═════ Extracted records ═════

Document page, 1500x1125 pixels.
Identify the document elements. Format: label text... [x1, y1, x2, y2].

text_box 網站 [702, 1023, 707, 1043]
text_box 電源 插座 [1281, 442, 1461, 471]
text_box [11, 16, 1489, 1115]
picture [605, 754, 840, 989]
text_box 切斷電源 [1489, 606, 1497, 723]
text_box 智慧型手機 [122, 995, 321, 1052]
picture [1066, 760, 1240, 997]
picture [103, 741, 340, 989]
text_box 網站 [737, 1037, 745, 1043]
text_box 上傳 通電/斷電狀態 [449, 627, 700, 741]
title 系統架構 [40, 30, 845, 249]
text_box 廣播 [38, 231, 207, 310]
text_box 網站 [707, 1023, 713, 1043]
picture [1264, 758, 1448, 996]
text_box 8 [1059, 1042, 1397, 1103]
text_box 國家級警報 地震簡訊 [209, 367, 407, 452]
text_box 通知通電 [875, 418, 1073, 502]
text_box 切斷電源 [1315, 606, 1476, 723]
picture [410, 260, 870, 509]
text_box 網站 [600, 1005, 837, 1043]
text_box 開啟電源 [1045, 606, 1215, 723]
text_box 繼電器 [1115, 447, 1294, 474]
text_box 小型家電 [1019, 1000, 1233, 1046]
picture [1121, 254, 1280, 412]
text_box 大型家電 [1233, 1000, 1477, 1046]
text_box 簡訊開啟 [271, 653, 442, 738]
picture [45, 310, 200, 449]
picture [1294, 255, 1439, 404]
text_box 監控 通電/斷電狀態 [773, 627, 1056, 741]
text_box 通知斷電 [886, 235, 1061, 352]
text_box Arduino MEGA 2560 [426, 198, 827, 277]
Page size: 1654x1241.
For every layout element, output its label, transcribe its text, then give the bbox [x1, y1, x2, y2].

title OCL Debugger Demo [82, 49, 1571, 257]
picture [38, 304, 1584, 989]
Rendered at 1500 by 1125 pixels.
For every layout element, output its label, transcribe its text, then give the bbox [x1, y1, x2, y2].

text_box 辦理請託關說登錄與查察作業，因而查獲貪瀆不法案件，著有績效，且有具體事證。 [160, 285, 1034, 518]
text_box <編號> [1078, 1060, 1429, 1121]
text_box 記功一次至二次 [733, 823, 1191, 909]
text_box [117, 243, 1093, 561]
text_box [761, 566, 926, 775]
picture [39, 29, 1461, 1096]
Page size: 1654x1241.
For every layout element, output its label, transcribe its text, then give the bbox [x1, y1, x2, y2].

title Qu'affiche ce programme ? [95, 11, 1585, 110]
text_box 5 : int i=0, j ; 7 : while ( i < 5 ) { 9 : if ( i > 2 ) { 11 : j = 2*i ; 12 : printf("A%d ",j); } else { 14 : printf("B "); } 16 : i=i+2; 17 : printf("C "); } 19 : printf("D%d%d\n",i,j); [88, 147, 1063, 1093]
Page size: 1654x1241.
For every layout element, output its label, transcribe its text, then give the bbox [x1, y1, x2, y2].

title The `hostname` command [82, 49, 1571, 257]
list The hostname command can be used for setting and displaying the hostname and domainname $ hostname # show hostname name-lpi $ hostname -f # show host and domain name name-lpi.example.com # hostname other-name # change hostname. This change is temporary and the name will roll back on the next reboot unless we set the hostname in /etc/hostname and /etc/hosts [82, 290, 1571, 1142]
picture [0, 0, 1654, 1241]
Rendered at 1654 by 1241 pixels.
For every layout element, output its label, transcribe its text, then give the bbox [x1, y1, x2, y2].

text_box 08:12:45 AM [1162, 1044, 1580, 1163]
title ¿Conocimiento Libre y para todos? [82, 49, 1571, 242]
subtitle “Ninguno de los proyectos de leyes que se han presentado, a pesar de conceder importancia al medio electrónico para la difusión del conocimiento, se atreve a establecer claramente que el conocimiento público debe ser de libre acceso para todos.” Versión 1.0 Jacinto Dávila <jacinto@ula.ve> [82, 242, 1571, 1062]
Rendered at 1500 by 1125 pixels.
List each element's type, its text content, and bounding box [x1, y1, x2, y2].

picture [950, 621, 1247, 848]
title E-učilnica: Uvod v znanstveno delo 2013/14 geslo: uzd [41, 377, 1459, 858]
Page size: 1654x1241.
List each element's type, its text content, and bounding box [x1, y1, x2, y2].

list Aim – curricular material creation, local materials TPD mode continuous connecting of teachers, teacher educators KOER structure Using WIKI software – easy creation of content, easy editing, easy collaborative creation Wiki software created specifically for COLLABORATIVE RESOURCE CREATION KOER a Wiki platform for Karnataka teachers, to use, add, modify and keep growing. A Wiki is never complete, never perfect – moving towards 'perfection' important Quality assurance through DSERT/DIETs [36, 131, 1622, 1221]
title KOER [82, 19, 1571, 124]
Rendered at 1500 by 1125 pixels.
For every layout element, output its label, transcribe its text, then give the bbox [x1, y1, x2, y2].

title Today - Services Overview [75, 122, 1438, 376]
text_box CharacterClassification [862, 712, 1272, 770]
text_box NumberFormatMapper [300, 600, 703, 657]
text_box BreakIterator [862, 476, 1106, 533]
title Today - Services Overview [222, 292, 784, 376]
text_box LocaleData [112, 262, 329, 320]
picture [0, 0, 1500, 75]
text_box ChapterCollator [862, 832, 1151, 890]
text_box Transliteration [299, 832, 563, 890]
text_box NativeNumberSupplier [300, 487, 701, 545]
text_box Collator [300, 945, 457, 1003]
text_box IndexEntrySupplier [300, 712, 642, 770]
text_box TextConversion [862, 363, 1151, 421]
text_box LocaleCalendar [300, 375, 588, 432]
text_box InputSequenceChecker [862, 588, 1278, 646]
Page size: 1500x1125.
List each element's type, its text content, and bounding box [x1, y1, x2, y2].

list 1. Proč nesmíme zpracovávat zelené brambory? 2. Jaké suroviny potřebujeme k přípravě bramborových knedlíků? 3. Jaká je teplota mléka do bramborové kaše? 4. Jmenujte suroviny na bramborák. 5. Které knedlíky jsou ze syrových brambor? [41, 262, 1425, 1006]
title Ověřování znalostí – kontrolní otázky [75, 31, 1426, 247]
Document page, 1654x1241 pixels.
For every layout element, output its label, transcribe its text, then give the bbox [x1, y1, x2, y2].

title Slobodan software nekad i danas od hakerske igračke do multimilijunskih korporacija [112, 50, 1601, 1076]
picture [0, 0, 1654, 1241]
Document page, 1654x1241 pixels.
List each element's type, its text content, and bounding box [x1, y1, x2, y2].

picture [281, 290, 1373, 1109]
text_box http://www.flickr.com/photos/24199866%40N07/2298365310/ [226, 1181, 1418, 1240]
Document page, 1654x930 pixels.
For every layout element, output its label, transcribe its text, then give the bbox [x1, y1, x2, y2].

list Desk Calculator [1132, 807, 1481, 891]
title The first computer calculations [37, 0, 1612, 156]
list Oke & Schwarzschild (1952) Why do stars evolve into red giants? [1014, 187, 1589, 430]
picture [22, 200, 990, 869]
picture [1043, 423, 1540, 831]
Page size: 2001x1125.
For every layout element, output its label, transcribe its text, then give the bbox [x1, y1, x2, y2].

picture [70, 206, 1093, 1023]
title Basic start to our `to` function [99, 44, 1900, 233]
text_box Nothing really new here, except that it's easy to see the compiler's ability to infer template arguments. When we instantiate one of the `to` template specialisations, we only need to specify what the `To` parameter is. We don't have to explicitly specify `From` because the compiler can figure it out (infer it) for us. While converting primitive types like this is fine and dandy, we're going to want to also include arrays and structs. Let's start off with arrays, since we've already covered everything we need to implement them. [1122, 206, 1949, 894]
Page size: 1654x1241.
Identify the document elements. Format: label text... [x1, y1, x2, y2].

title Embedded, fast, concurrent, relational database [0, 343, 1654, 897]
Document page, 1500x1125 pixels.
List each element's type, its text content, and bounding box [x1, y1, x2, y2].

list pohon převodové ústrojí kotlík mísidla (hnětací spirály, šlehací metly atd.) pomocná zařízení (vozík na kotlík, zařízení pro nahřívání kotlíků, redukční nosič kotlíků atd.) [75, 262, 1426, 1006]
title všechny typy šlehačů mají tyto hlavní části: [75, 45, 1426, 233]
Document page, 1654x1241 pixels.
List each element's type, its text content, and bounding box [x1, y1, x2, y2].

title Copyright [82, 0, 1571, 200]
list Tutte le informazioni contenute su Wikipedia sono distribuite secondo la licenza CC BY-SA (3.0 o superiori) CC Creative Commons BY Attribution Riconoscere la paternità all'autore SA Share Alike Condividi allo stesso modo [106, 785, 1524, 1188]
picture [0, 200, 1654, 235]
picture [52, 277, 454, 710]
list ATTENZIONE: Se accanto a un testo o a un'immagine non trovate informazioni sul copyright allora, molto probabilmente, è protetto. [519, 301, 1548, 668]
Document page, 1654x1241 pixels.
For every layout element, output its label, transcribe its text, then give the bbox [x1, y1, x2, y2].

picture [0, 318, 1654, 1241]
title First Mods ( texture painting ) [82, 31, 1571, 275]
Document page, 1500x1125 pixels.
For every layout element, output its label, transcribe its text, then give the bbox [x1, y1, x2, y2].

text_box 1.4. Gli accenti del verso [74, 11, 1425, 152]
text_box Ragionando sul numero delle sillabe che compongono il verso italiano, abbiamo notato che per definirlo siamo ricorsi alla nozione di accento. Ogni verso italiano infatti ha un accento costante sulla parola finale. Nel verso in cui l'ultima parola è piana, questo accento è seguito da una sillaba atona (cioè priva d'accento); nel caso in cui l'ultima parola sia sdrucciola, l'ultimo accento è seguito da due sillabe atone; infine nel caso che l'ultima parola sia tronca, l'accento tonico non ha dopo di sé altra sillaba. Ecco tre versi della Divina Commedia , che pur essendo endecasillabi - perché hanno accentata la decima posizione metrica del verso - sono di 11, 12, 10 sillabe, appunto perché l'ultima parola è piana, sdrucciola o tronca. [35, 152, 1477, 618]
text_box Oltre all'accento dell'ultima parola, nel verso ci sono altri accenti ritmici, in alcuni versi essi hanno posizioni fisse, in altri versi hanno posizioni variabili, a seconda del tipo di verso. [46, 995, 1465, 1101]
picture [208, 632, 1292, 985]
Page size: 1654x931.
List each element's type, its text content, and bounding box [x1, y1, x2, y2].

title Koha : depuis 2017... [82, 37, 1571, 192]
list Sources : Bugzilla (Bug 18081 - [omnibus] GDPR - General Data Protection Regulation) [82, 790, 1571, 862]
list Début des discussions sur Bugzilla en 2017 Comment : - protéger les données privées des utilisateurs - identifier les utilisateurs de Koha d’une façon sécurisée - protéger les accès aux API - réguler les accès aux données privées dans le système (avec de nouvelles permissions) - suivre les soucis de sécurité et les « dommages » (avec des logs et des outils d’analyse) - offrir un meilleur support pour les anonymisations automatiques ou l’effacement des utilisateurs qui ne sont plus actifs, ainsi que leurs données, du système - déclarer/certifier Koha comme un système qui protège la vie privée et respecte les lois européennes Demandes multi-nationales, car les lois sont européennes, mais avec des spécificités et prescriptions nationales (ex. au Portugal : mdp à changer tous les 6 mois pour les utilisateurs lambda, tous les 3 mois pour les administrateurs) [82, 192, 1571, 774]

═════

__Problem description__
Extract the lines from the start of the material through the line that contains "picture [605, 754, 840, 989]", and reproduce them verbatim.

__Result for this task__
Document page, 1500x1125 pixels.
Identify the document elements. Format: label text... [x1, y1, x2, y2].

text_box 網站 [702, 1023, 707, 1043]
text_box 電源 插座 [1281, 442, 1461, 471]
text_box [11, 16, 1489, 1115]
picture [605, 754, 840, 989]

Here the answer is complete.